There is unfinished business to attend to before the LSSP (MG) can distance itself from the R&S administration and take its rightful place alongside the CP and JVP in a unified left structure. That is, it must see the new constitution through. Of recent there have been misgivings whether a new constitution will be tabled, or if amendments substantial enough to make the exercise worthwhile will see the light of day. There were fears that a referendum would be hard to win in the face of the JO’s racist onslaught. The CP’s move and a joint left (JVP, Frontline, Siritunga, Bahu and of course CP and LSSP) campaign may see off these fears and turn the tables. It will be necessary to ensure that the proposed constitution, while acceptable to most Sinhalese, also meets the minimum concerns of the minorities and is palatable to the left. These are now less difficult targets to reach. In the interim it is essential that Jayampathy remains in pole-position among drafters; input from Lal Wijenayake who led an opinion survey will be invaluable. This is the “still unfinished business” for the LSSP (MG) to attend to in government.
This is all by way of contemporary background to the two main concerns of this essay; first, an organisational structure appropriate for the left in the medium-term and second, theoretical categories for left/socialist/Marxist thinking in this historical period in the context of recent global transformations. The first is focussed on Lanka while the second is worldwide and must take account of international economic transformations and recent global neo-populist phenomena.
Splits, sects and splinters
You may have heard the old yarn that if you lock up 24 Sri Lankan Marxists in a room and open the door half an hour later, two dozen ‘revolutionary’ political parties will emerge. This is true, literally. The number of Trotskyite splinters I know of are seven and bear allegiance to mother-groups in the UK (2), France (2), Belgium (1), USA-Canada (1) and Venezuela (1).  There are not less than four post-Shan, post Sino-Soviet-split, shreds, floating around. There is the JVP, its fragment the Peratugami (Frontline) and the fragment’s fragment which I call Kurutugami. And don’t forget the Dead Left, where LSSP and the CP are internally divided, and Vasudeva pilots an obscenity spewing rump. Finally we have various civil society versions of the left.

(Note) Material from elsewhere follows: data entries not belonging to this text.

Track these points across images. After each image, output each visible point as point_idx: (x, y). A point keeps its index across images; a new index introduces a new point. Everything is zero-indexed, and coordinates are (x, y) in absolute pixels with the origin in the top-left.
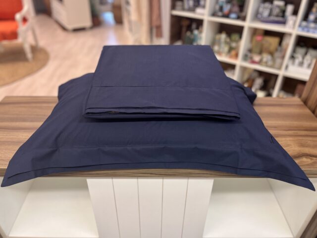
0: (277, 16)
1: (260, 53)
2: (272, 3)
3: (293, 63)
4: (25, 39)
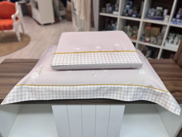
1: (149, 36)
2: (155, 8)
3: (168, 42)
4: (17, 29)
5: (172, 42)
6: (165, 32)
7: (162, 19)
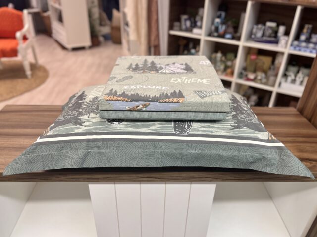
0: (270, 36)
1: (255, 71)
2: (265, 24)
3: (286, 81)
4: (24, 57)
5: (294, 81)
6: (280, 64)
7: (276, 42)
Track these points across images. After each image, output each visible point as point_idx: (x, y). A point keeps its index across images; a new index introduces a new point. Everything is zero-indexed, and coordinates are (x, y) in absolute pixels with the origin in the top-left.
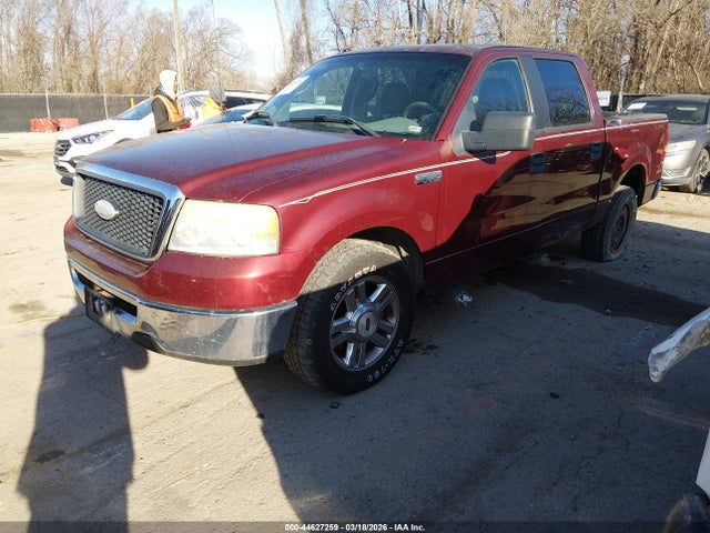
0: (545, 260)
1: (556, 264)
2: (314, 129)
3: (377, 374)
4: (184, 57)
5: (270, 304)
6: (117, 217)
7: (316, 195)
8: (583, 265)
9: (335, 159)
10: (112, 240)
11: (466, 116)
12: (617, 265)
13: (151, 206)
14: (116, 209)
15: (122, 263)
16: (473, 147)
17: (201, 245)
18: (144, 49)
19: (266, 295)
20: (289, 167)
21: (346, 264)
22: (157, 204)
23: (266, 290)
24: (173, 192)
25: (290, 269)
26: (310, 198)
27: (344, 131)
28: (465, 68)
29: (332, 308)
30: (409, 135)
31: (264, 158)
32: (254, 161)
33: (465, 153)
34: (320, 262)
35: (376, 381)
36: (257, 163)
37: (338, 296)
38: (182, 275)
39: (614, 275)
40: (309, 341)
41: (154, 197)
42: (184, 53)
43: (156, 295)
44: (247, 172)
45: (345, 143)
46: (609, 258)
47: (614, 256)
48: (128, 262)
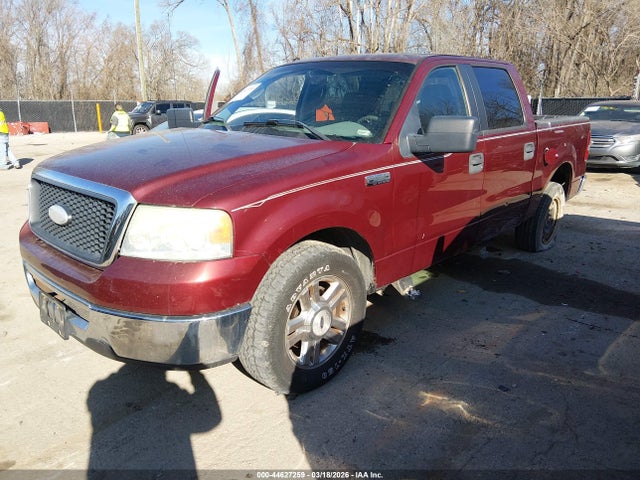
0: (484, 253)
1: (493, 255)
2: (266, 133)
3: (331, 370)
4: (146, 66)
5: (224, 308)
6: (69, 222)
7: (269, 199)
8: (518, 255)
9: (287, 162)
10: (65, 245)
11: (412, 121)
12: (549, 256)
13: (103, 212)
14: (68, 214)
15: (75, 268)
16: (419, 149)
17: (154, 250)
18: (110, 59)
19: (220, 299)
20: (242, 171)
21: (300, 265)
22: (109, 210)
23: (219, 294)
24: (125, 197)
25: (244, 272)
26: (264, 201)
27: (295, 135)
28: (409, 76)
29: (288, 309)
30: (358, 138)
31: (217, 163)
32: (207, 166)
33: (411, 155)
34: (275, 263)
35: (330, 378)
36: (210, 167)
37: (293, 297)
38: (133, 282)
39: (546, 265)
40: (265, 344)
41: (106, 203)
42: (146, 62)
43: (109, 301)
44: (200, 176)
45: (298, 147)
46: (540, 249)
47: (545, 247)
48: (81, 268)
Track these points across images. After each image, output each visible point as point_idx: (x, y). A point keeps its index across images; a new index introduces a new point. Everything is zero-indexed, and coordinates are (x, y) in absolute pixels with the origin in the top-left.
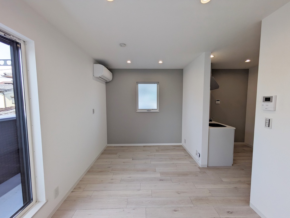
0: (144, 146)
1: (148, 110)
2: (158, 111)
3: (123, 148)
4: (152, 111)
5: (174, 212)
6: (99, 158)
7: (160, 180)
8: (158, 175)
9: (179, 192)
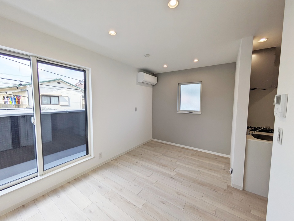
0: (182, 148)
1: (189, 111)
2: (200, 113)
3: (162, 144)
4: (194, 113)
5: (161, 203)
6: (140, 147)
7: (172, 178)
8: (173, 174)
9: (179, 194)
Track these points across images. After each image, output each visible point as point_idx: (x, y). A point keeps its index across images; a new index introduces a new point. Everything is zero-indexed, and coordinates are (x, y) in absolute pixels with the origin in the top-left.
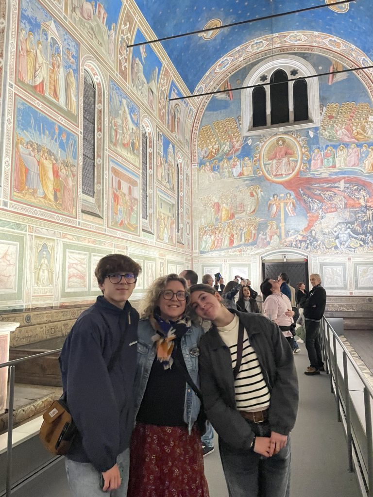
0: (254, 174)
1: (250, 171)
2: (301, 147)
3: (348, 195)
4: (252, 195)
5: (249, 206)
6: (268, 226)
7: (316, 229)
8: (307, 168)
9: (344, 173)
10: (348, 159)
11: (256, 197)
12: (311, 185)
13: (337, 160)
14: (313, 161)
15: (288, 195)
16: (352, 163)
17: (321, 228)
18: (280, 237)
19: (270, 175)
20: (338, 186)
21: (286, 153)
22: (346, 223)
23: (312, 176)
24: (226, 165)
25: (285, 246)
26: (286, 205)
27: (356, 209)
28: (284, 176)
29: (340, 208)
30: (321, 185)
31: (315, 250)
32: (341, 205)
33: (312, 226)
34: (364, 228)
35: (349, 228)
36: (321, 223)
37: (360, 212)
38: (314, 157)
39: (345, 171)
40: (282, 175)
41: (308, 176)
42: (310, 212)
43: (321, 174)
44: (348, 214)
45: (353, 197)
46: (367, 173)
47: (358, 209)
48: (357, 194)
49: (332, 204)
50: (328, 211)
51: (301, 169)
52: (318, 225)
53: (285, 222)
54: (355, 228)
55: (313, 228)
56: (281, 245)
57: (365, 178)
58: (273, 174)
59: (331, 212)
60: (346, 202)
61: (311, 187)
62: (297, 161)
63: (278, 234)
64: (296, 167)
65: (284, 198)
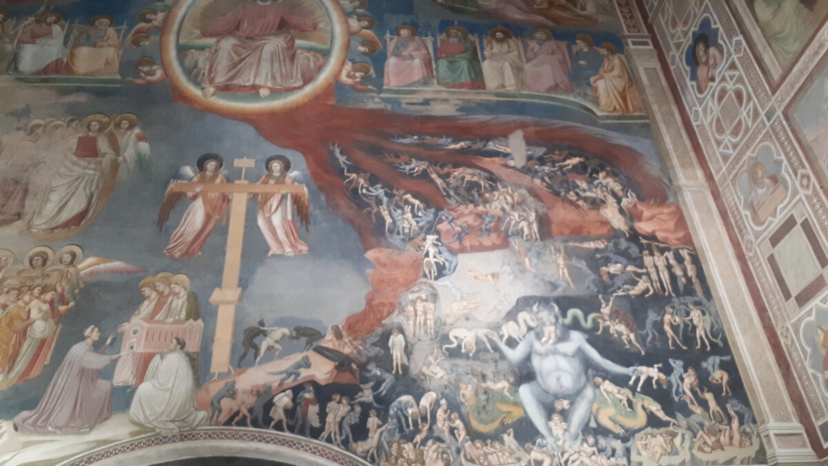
0: (121, 72)
1: (107, 63)
2: (347, 15)
3: (549, 186)
4: (87, 149)
5: (55, 198)
6: (142, 298)
7: (409, 328)
8: (366, 79)
9: (521, 108)
10: (527, 67)
11: (106, 162)
12: (388, 137)
13: (486, 66)
14: (392, 61)
15: (276, 166)
16: (548, 82)
17: (440, 323)
19: (197, 84)
20: (502, 149)
22: (558, 301)
23: (389, 107)
25: (223, 417)
26: (257, 203)
27: (592, 245)
28: (264, 92)
29: (519, 233)
30: (428, 139)
31: (408, 447)
32: (524, 224)
33: (392, 308)
34: (649, 330)
35: (576, 325)
36: (434, 297)
37: (614, 257)
38: (397, 47)
39: (523, 104)
40: (255, 88)
41: (371, 105)
42: (379, 245)
43: (426, 102)
44: (561, 262)
45: (572, 196)
46: (608, 117)
47: (600, 245)
48: (584, 185)
49: (480, 216)
50: (467, 243)
51: (344, 78)
52: (420, 306)
53: (244, 283)
54: (606, 329)
55: (395, 319)
56: (202, 414)
57: (605, 132)
58: (211, 81)
59: (481, 248)
60: (541, 211)
61: (386, 144)
62: (326, 54)
63: (193, 345)
64: (320, 69)
65: (253, 177)
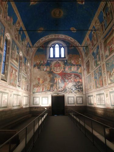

This haze of jetsam and flotsam, many of microbe size, is a criminal waste of organisational and intellectual energy. These guys are no fools; they have read their books and can recite Marx and Lenin like the multiplication table. They are not frauds; they make sacrifices of time, money of which they have little, and are often dragged off and persecuted by the state. But without unity all that energy, sincerity and resources is plain wasted, just flushed down the drain.  Doesn’t the irrational idiocy of 15 peewee May Day rallies say it all! Even the JVP rally was not as large as former years.
If this amorphous mass is coordinated it will achieve much; not 100% of what anyone wants, but a lot of what everyone wants. This is how the left in Greece (Syriza) and Spain (Podemos) made headway. Even in Italy the Five-Star effort which is doing well is a neo-populist outfit of uncertain classification. An accord where all accept a basic programme and a structure is more productive than each sect digging into its own ideological and organisational cave. Electorally a dozen or two dozen parliamentary seats in 2020 for a unified Lankan left is very plausible.